Il est singulier, pour cette descente aux enfers, que Ted Kotcheff ait titré son film Réveil dans la terreur. Comme si, bien sûr, la vie morne et sans relief de cet instituteur n'était qu'un rêve, dont il suffisait seulement d'ouvrir les yeux pour s'extirper droit vers un réel qui s'avère être un cloaque, un lieu de déliquescence pur et simple. Certes, Kotcheff donne bien quelques raisons au naufrage de son personnage - ses pertes au jeu, notamment, mais tout ceci ne sonne que comme un vague prétexte à peine convaincu pour amorcer ce qui était en fait purement inévitable.

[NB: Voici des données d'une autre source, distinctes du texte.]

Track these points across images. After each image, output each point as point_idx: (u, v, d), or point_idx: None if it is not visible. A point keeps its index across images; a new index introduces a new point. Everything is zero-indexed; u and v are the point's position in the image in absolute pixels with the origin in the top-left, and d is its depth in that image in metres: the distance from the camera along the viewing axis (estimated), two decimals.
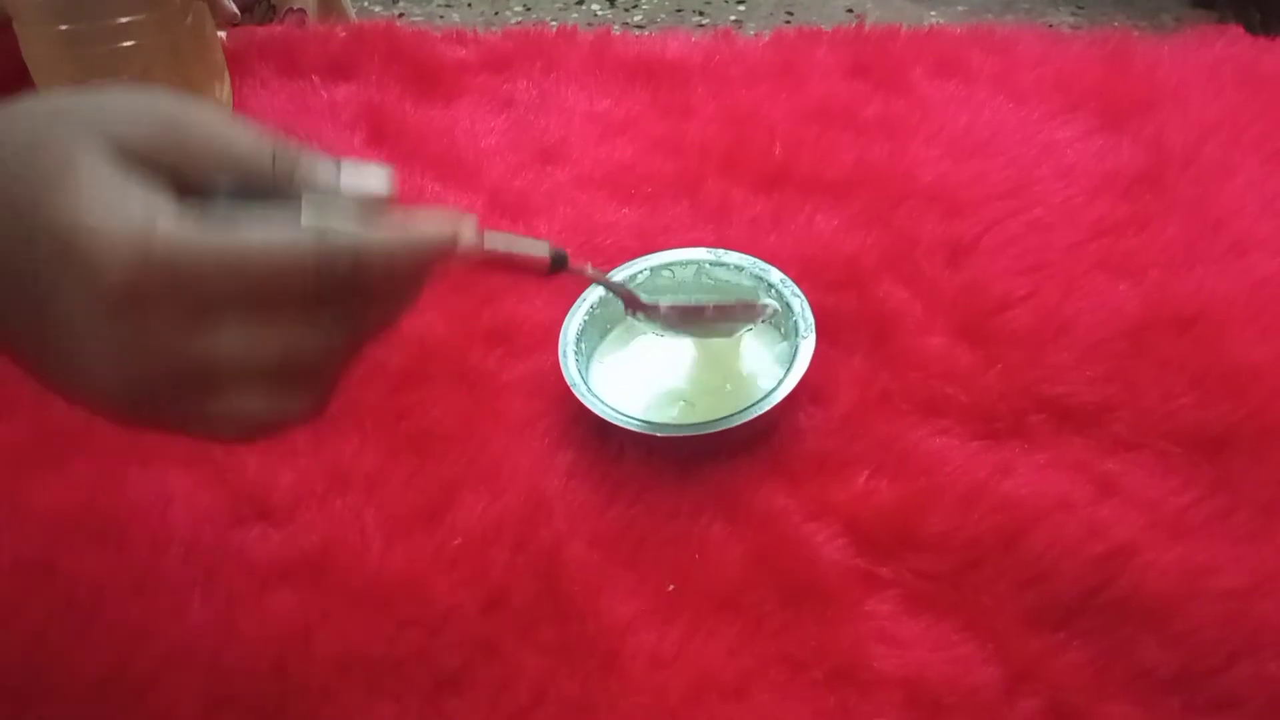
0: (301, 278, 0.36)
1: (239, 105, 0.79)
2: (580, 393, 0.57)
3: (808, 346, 0.57)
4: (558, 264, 0.47)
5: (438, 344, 0.63)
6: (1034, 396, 0.58)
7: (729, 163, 0.74)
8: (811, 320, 0.58)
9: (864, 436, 0.58)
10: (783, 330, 0.61)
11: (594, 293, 0.62)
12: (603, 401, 0.57)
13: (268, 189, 0.38)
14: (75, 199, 0.35)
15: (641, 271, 0.63)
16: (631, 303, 0.56)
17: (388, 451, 0.59)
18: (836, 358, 0.61)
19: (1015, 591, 0.51)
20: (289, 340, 0.37)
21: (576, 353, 0.59)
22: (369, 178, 0.39)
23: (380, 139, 0.77)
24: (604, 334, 0.63)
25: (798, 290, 0.60)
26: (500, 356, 0.63)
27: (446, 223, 0.39)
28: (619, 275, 0.63)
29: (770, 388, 0.56)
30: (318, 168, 0.39)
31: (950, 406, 0.58)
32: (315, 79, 0.81)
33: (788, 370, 0.57)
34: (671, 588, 0.52)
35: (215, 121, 0.38)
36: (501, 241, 0.44)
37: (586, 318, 0.61)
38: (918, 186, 0.70)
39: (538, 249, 0.46)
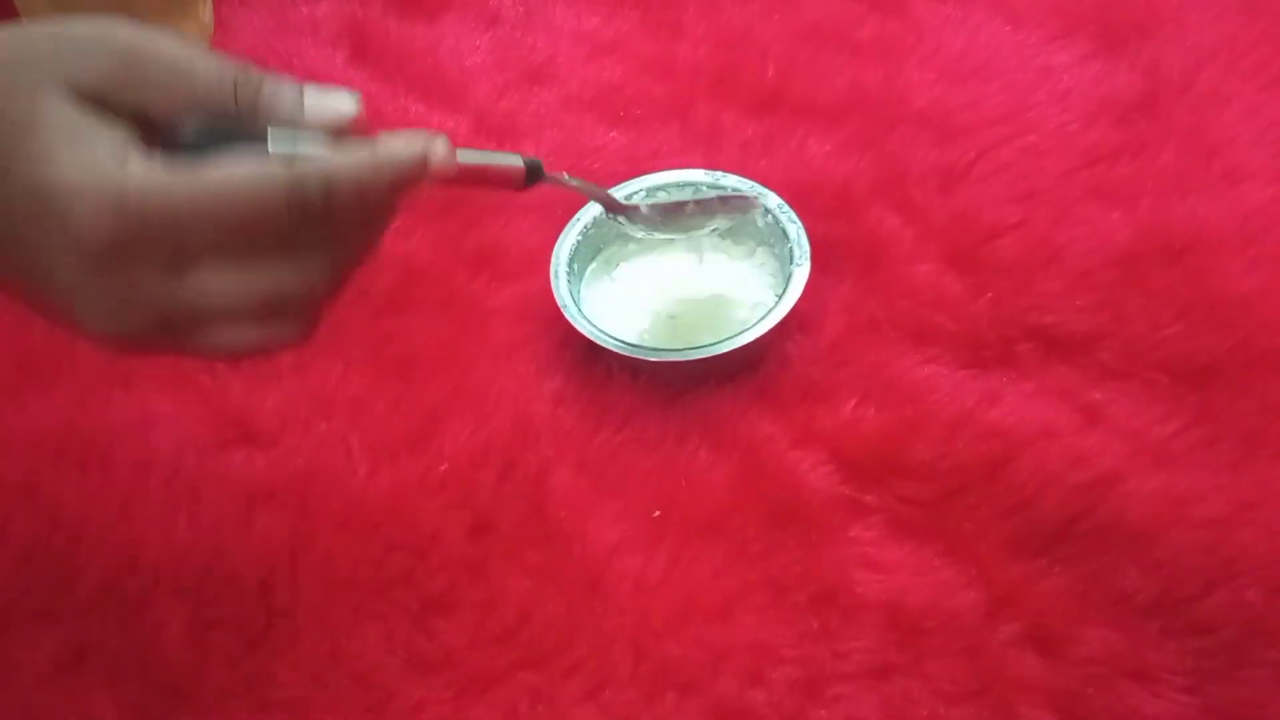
0: (275, 210, 0.36)
1: (220, 24, 0.77)
2: (571, 315, 0.57)
3: (801, 274, 0.57)
4: (533, 173, 0.46)
5: (422, 269, 0.63)
6: (1022, 325, 0.58)
7: (720, 85, 0.73)
8: (807, 248, 0.58)
9: (851, 364, 0.58)
10: (777, 255, 0.60)
11: (587, 214, 0.61)
12: (592, 324, 0.56)
13: (232, 120, 0.37)
14: (44, 156, 0.35)
15: (637, 192, 0.62)
16: (611, 206, 0.56)
17: (373, 376, 0.58)
18: (826, 285, 0.60)
19: (998, 518, 0.51)
20: (271, 275, 0.37)
21: (569, 274, 0.59)
22: (334, 101, 0.38)
23: (362, 57, 0.75)
24: (595, 256, 0.62)
25: (794, 217, 0.59)
26: (486, 281, 0.62)
27: (417, 142, 0.39)
28: (616, 195, 0.62)
29: (761, 314, 0.56)
30: (281, 94, 0.38)
31: (938, 335, 0.58)
32: None
33: (780, 297, 0.56)
34: (657, 514, 0.53)
35: (173, 52, 0.37)
36: (475, 157, 0.44)
37: (579, 238, 0.60)
38: (911, 111, 0.69)
39: (512, 160, 0.45)
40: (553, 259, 0.59)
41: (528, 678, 0.48)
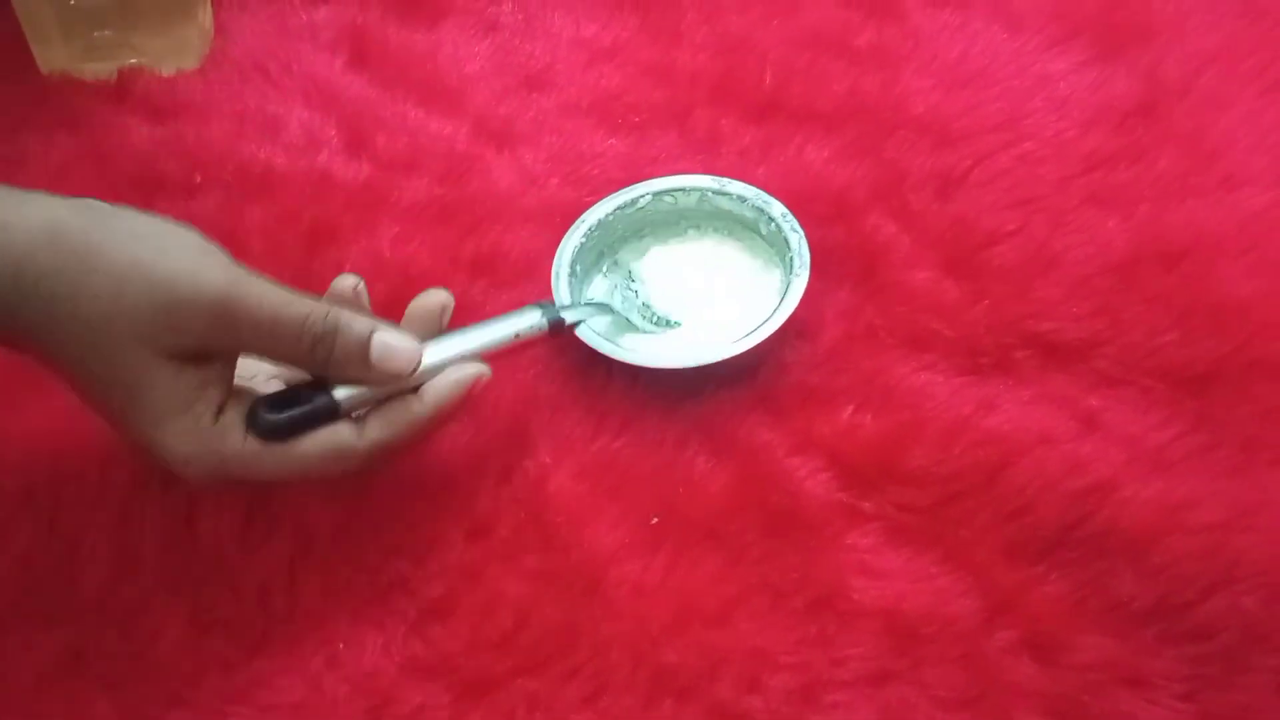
0: (346, 470, 0.48)
1: (219, 29, 0.77)
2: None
3: (800, 284, 0.57)
4: (556, 329, 0.53)
5: (421, 274, 0.63)
6: (1020, 332, 0.58)
7: (719, 92, 0.73)
8: (808, 258, 0.58)
9: (849, 370, 0.58)
10: (778, 263, 0.60)
11: (592, 216, 0.61)
12: (591, 329, 0.57)
13: (309, 368, 0.48)
14: (156, 421, 0.44)
15: (643, 196, 0.63)
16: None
17: None
18: (823, 291, 0.60)
19: (995, 525, 0.51)
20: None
21: (570, 276, 0.59)
22: (397, 357, 0.47)
23: (361, 63, 0.75)
24: (599, 259, 0.62)
25: (797, 225, 0.60)
26: (484, 287, 0.62)
27: (464, 379, 0.49)
28: (622, 198, 0.62)
29: (759, 322, 0.56)
30: (351, 353, 0.46)
31: (936, 341, 0.58)
32: (295, 0, 0.79)
33: (778, 306, 0.56)
34: (655, 520, 0.53)
35: (260, 312, 0.44)
36: (502, 333, 0.52)
37: (583, 240, 0.61)
38: (909, 117, 0.69)
39: (533, 320, 0.52)
40: (555, 260, 0.59)
41: (525, 683, 0.48)
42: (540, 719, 0.47)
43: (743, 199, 0.62)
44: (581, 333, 0.56)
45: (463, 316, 0.61)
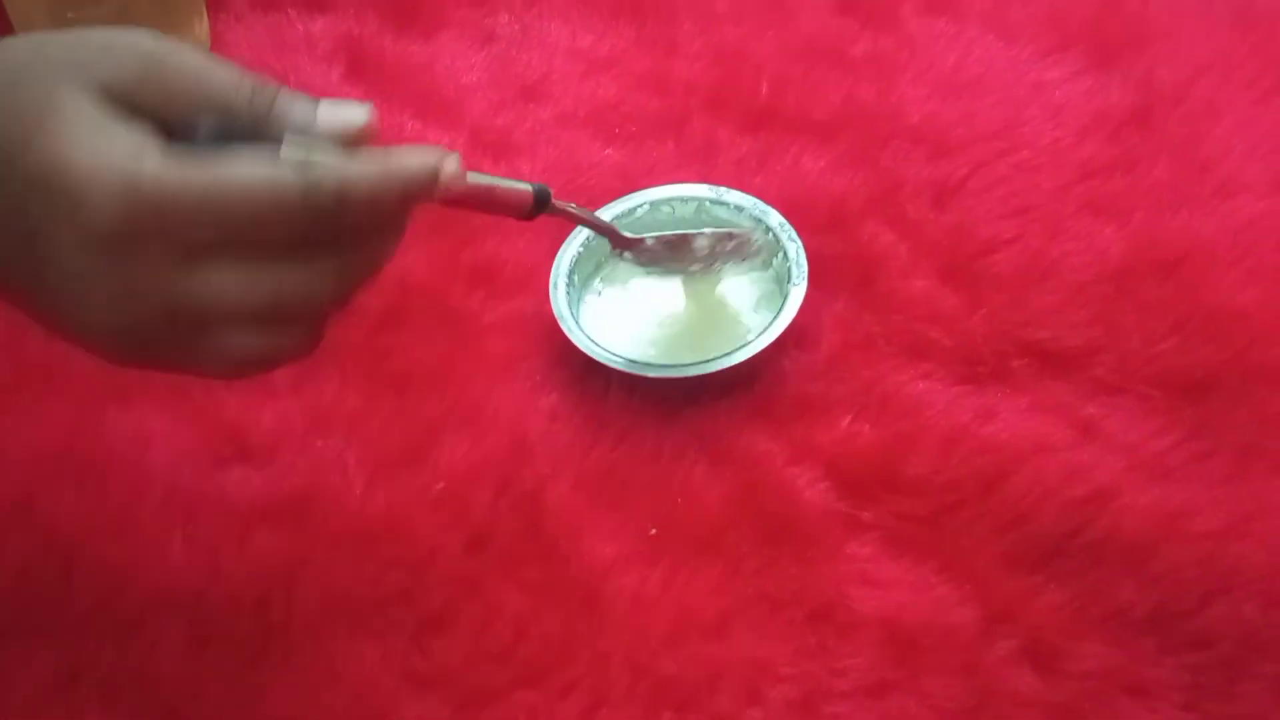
0: (287, 212, 0.36)
1: (216, 39, 0.77)
2: (567, 327, 0.57)
3: (798, 294, 0.57)
4: (540, 201, 0.47)
5: (418, 285, 0.63)
6: (1017, 340, 0.58)
7: (715, 102, 0.73)
8: (805, 268, 0.58)
9: (847, 380, 0.58)
10: (775, 273, 0.60)
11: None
12: (589, 338, 0.57)
13: (247, 127, 0.38)
14: (60, 138, 0.35)
15: (640, 206, 0.63)
16: (617, 240, 0.56)
17: (369, 393, 0.58)
18: (821, 300, 0.60)
19: (994, 534, 0.51)
20: (278, 279, 0.37)
21: (568, 285, 0.59)
22: (347, 112, 0.39)
23: (359, 73, 0.75)
24: (597, 269, 0.62)
25: (795, 235, 0.60)
26: (482, 298, 0.62)
27: (430, 155, 0.39)
28: (617, 209, 0.62)
29: (757, 331, 0.56)
30: (295, 103, 0.39)
31: (934, 350, 0.58)
32: (292, 12, 0.79)
33: (775, 316, 0.56)
34: (654, 530, 0.53)
35: (194, 60, 0.38)
36: (484, 179, 0.44)
37: (581, 250, 0.61)
38: (905, 126, 0.70)
39: (520, 186, 0.46)
40: (553, 270, 0.59)
41: (524, 696, 0.48)
42: None
43: (740, 208, 0.62)
44: (579, 340, 0.56)
45: (461, 325, 0.62)
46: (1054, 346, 0.58)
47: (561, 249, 0.61)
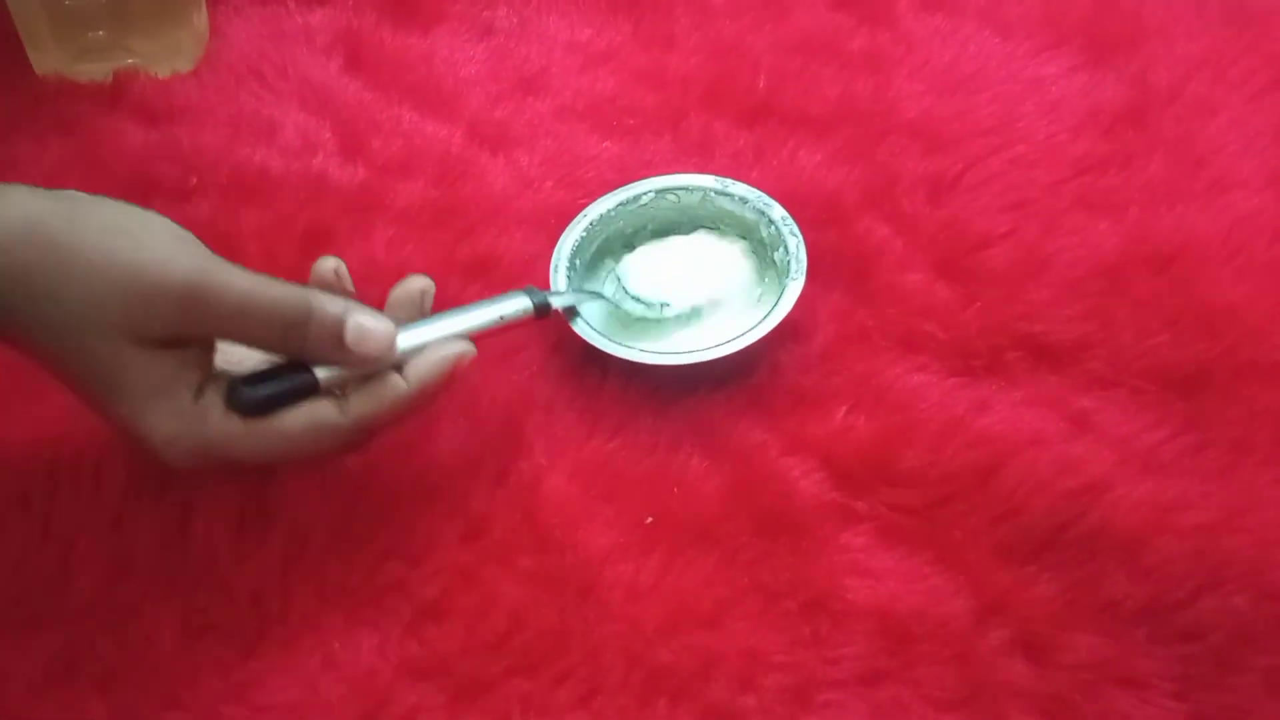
0: (333, 451, 0.48)
1: (214, 32, 0.77)
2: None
3: (795, 288, 0.57)
4: (542, 312, 0.53)
5: None
6: (1011, 334, 0.59)
7: (712, 96, 0.73)
8: (804, 263, 0.58)
9: (842, 372, 0.58)
10: (775, 266, 0.60)
11: (594, 210, 0.62)
12: (588, 324, 0.57)
13: (284, 353, 0.47)
14: (136, 408, 0.45)
15: (646, 193, 0.63)
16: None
17: None
18: (816, 293, 0.61)
19: (987, 526, 0.52)
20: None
21: (570, 270, 0.59)
22: (371, 340, 0.46)
23: (356, 66, 0.76)
24: (599, 255, 0.63)
25: (796, 230, 0.60)
26: (479, 290, 0.63)
27: (448, 356, 0.48)
28: (622, 195, 0.63)
29: (754, 323, 0.56)
30: (326, 336, 0.46)
31: (928, 343, 0.59)
32: (290, 4, 0.79)
33: (772, 308, 0.57)
34: (650, 520, 0.53)
35: (227, 295, 0.44)
36: (488, 316, 0.51)
37: (584, 235, 0.61)
38: (901, 121, 0.70)
39: (519, 304, 0.52)
40: (554, 254, 0.60)
41: (520, 685, 0.48)
42: None
43: (745, 200, 0.62)
44: (579, 328, 0.56)
45: None
46: (1048, 340, 0.58)
47: (565, 233, 0.61)
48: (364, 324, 0.46)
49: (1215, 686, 0.46)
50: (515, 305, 0.52)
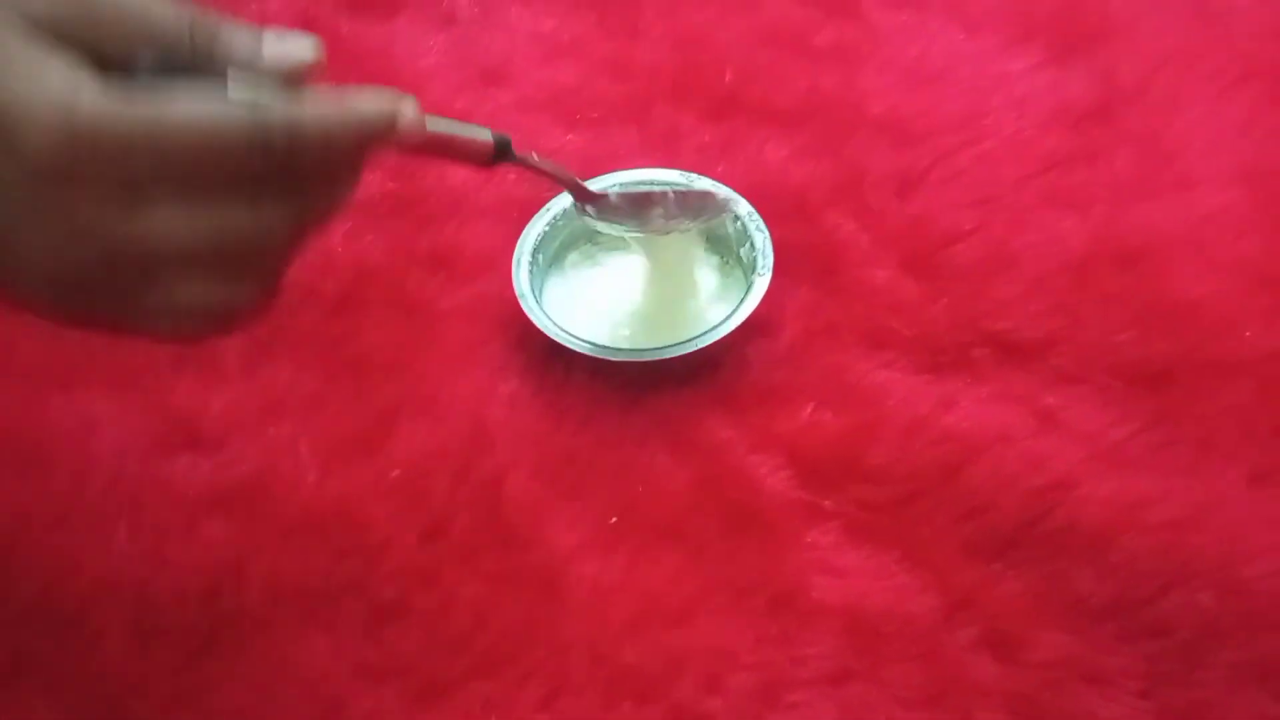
0: (235, 153, 0.34)
1: None
2: (528, 306, 0.56)
3: (762, 284, 0.57)
4: (501, 149, 0.45)
5: (375, 269, 0.62)
6: (978, 330, 0.58)
7: (678, 88, 0.72)
8: (771, 259, 0.58)
9: (809, 369, 0.57)
10: (741, 261, 0.60)
11: (557, 205, 0.61)
12: (550, 319, 0.56)
13: (188, 63, 0.36)
14: None
15: (612, 187, 0.62)
16: (579, 193, 0.55)
17: (323, 378, 0.57)
18: (783, 289, 0.60)
19: (954, 523, 0.51)
20: (226, 221, 0.35)
21: (531, 264, 0.58)
22: (294, 46, 0.37)
23: None
24: (562, 249, 0.62)
25: (762, 225, 0.59)
26: (440, 283, 0.61)
27: (387, 99, 0.38)
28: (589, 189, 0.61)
29: (720, 319, 0.55)
30: (239, 38, 0.36)
31: (895, 339, 0.58)
32: None
33: (739, 304, 0.56)
34: (614, 519, 0.52)
35: None
36: (444, 125, 0.42)
37: (546, 229, 0.60)
38: (868, 117, 0.69)
39: (481, 133, 0.44)
40: (516, 247, 0.59)
41: (481, 686, 0.47)
42: None
43: (710, 192, 0.61)
44: (539, 320, 0.55)
45: (419, 311, 0.61)
46: (1014, 337, 0.58)
47: (527, 227, 0.60)
48: (283, 32, 0.38)
49: (1182, 683, 0.46)
50: (478, 131, 0.45)
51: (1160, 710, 0.46)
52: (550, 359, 0.57)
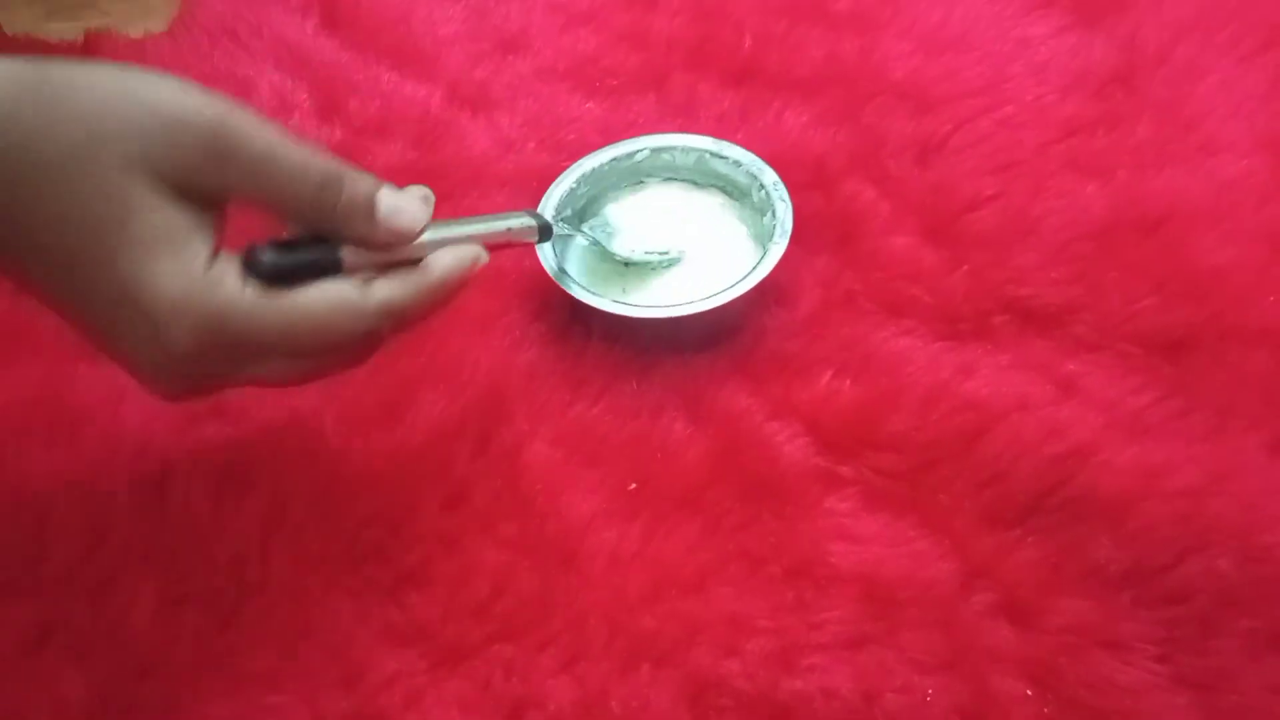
0: (350, 336, 0.42)
1: None
2: (543, 255, 0.57)
3: (777, 251, 0.57)
4: (544, 233, 0.51)
5: None
6: (998, 298, 0.58)
7: (696, 56, 0.72)
8: (789, 229, 0.58)
9: (827, 337, 0.57)
10: (762, 230, 0.60)
11: (586, 164, 0.61)
12: (568, 275, 0.56)
13: (312, 223, 0.42)
14: (140, 261, 0.38)
15: (641, 150, 0.62)
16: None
17: None
18: (801, 257, 0.60)
19: (973, 490, 0.51)
20: (325, 364, 0.44)
21: (557, 219, 0.59)
22: (405, 218, 0.43)
23: (333, 25, 0.74)
24: (588, 205, 0.62)
25: (786, 195, 0.59)
26: None
27: (466, 256, 0.45)
28: (618, 150, 0.62)
29: (739, 278, 0.55)
30: (359, 203, 0.42)
31: (915, 307, 0.58)
32: None
33: (756, 266, 0.56)
34: (633, 486, 0.52)
35: (259, 145, 0.39)
36: (498, 226, 0.49)
37: (574, 186, 0.60)
38: (888, 83, 0.69)
39: (523, 222, 0.50)
40: (541, 203, 0.59)
41: (502, 650, 0.47)
42: (516, 686, 0.46)
43: (738, 163, 0.61)
44: (563, 283, 0.56)
45: None
46: (1035, 304, 0.58)
47: (552, 186, 0.60)
48: (398, 199, 0.43)
49: (1198, 650, 0.46)
50: (521, 222, 0.50)
51: (1177, 676, 0.46)
52: (568, 329, 0.57)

Lieu perdu, presque damné, le bled où échoue l'instituteur est comme un petit enfer terrestre, celui qui accueille les hommes perdus, privés de toute volonté et de tout élan vital. Tous y semblent happés, les rustres comme les gens cultivés, les seconds n'ayant pour avantage que de constater leur condition de naufragés et de goûter à l'amertume qui l'accompagne. Mais comme les autres, ils sont rappelés à leur trivialité, leurs instincts primaires, dans une fuite éperdue qui prend l'alcool pour appui. De Wake in Fright finit par émerger un brûlant désespoir, dont le seul échappatoire parait être la mort
choisie par le personnage
. Car si celle-ci échoue, le récit curieusement construit en une boucle parait lourdement signifier que l'inévitable reprendra rapidement le dessus. Si Wake in Fright peut terrifier, en dehors de la scène de chasse au Kangourou (scène réelle, tournée avec des professionnels licenciés mais qui ne manque pas de dégoûter profondément), c'est surtout parce qu'il conjugue au nécessaire ce qu'on voudrait à tout prix éviter ; un gouffre, un vide, l'image d'une vie construite comme un trou noir. Osé et extrêmement prégnant.